*** EXERCISE INPUT Section Begins ***
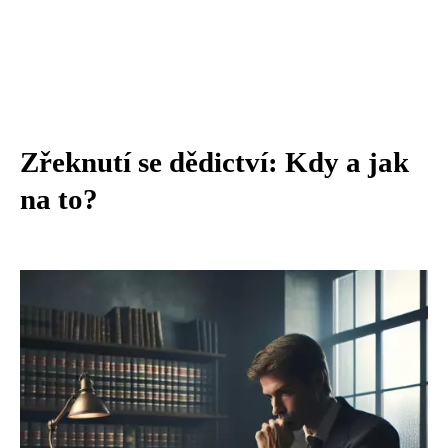
Zřeknutí se dědictví: Kdy a jak
na to?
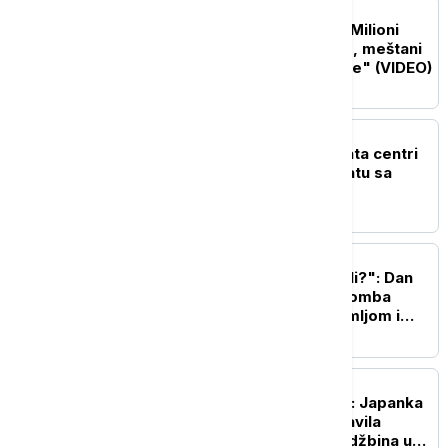
PLANETA
Biblijske scene u Rusiji: Milioni
skakavaca prekrili nebo, meštani
u strahu od "božje kazne" (VIDEO)
FOKUS
Novi front sukoba: AI data centri
postali su laka meta u ratu sa
Iranom
FOKUS
"Bože, šta smo to uradili?": Dan
kada je prva atomska bomba
sravnila Hirošimu sa zemljom i
zauvek promenila svet
FOKUS
Kupovala, pa odustajala: Japanka
osumnjičena da je napravila
problem sa 2.000 porudžbina u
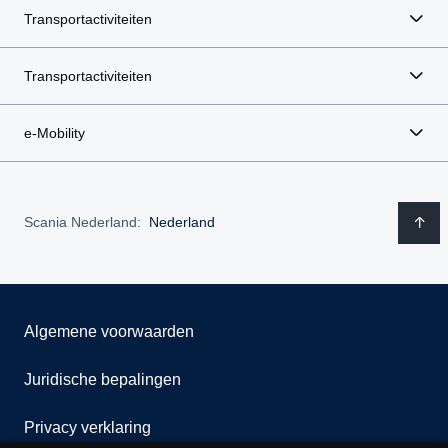
Transportactiviteiten
Transportactiviteiten
e-Mobility
Scania Nederland:
Nederland
Algemene voorwaarden
Juridische bepalingen
Privacy verklaring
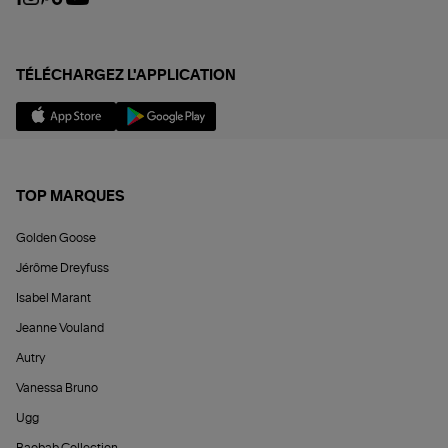
TÉLÉCHARGEZ L'APPLICATION
TOP MARQUES
Golden Goose
Jérôme Dreyfuss
Isabel Marant
Jeanne Vouland
Autry
Vanessa Bruno
Ugg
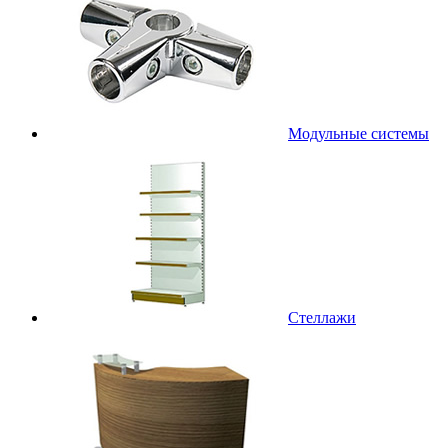
Модульные системы
Стеллажи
*** EXERCISE INPUT Section Ends ***
TRY IT:
Please repeat each line above exactly as it appears, but omit the pictures.

RESPONSE BOX:
Zřeknutí se dědictví: Kdy a jak
na to?
PLANETA
Biblijske scene u Rusiji: Milioni
skakavaca prekrili nebo, meštani
u strahu od "božje kazne" (VIDEO)
FOKUS
Novi front sukoba: AI data centri
postali su laka meta u ratu sa
Iranom
FOKUS
"Bože, šta smo to uradili?": Dan
kada je prva atomska bomba
sravnila Hirošimu sa zemljom i
zauvek promenila svet
FOKUS
Kupovala, pa odustajala: Japanka
osumnjičena da je napravila
problem sa 2.000 porudžbina u
Transportactiviteiten
Transportactiviteiten
e-Mobility
Scania Nederland:
Nederland
Algemene voorwaarden
Juridische bepalingen
Privacy verklaring
TÉLÉCHARGEZ L'APPLICATION
TOP MARQUES
Golden Goose
Jérôme Dreyfuss
Isabel Marant
Jeanne Vouland
Autry
Vanessa Bruno
Ugg
Модульные системы
Стеллажи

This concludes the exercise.